WHAT YOU WILL DO —
Report back every line from the entries below in which the word "Lofi" occurs.

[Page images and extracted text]
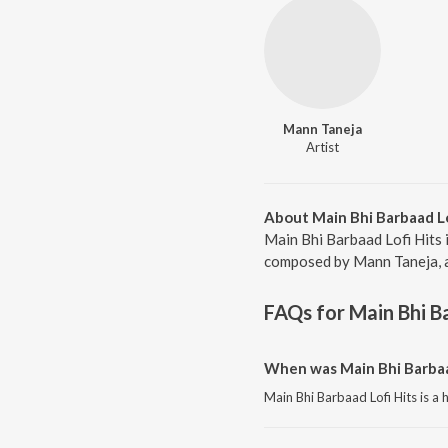
Mann Taneja
Artist
About Main Bhi Barbaad Lo
Main Bhi Barbaad Lofi Hits 
composed by Mann Taneja, a 
FAQs for
Main Bhi B
When was Main Bhi Barbaad
Main Bhi Barbaad Lofi Hits is a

TASK RESULT —
Main Bhi Barbaad Lofi Hits 
Main Bhi Barbaad Lofi Hits is a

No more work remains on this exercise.